Providing that the ground between transmitter and receiver is flat the following formula gives the distance to the horizon:
\$ D =1.2\sqrt{H} \$
where H is the antenna height above the ground in feet and D is the distance to horizon in miles. You then have to double this distance so that both antennas see the horizon.
So with antenna height of 7 meters (approximately 22 feet) this gives
\$ 1.2 \sqrt{22} = 1.2 * 4.7 = 5.6\mbox{ miles} \$
Double this to give 11.2 miles.
This assumes that both stations are at the same height above sea level. If one station is higher than the other, the answer will be greater than 11.2 miles. Providing that there are no obstacles between the two stations (buildings, hills, mountains, etc.) it should be possible to cover this distance with only 1W.

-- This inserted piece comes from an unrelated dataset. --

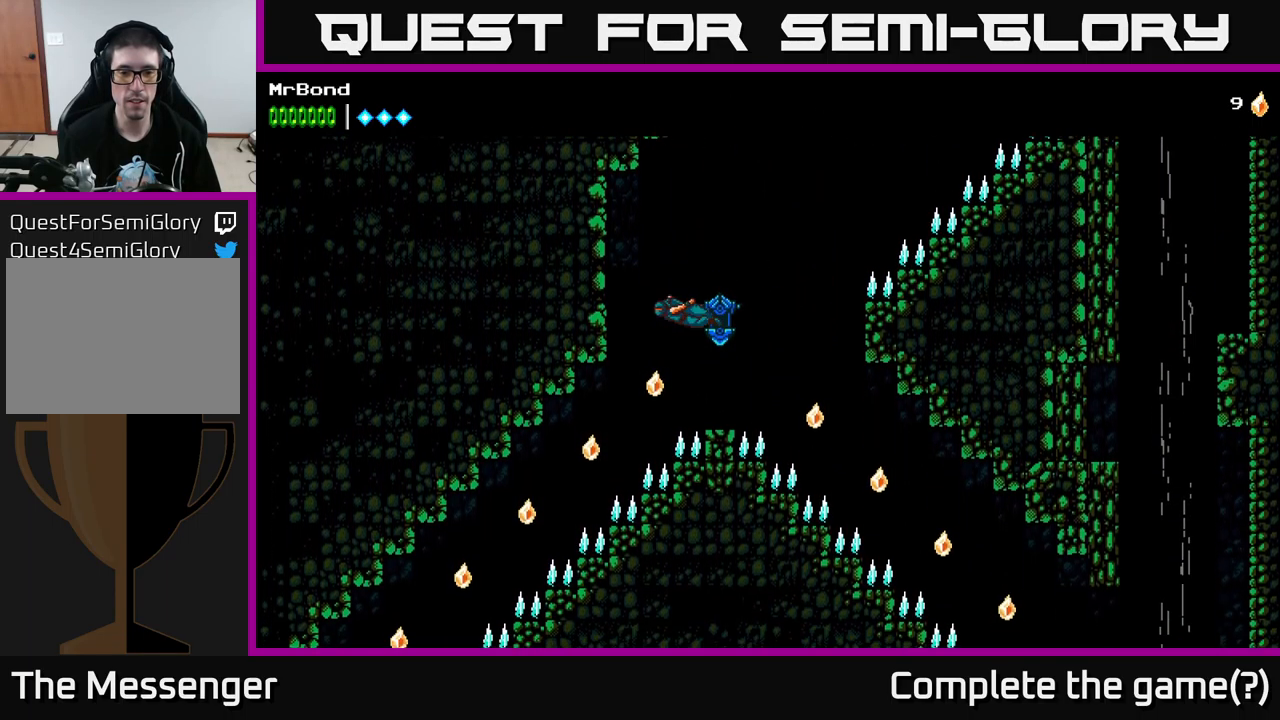
{"buttons": ["A", "DPAD_LEFT"], "left_stick": "center", "right_stick": "center", "events": [[100, "DPAD_LEFT", "down"]]}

If you need it to be reliable, then you are talking about line of sight, if not direct than to a repeater on a tall building, mountaintop, or satellite. In most of these cases, 50 W should be sufficient with non-terrible antennas and no undue interference.
There are some occasional over-the-horizon atmospheric propagation modes for 2 m (and even meteor ionization trails for infrequent packets) which you can read about in the ARRL handbook, but you can't depend on them.
You would need a huge antenna farm to get enough directionality to do moonbounce with 50 watts.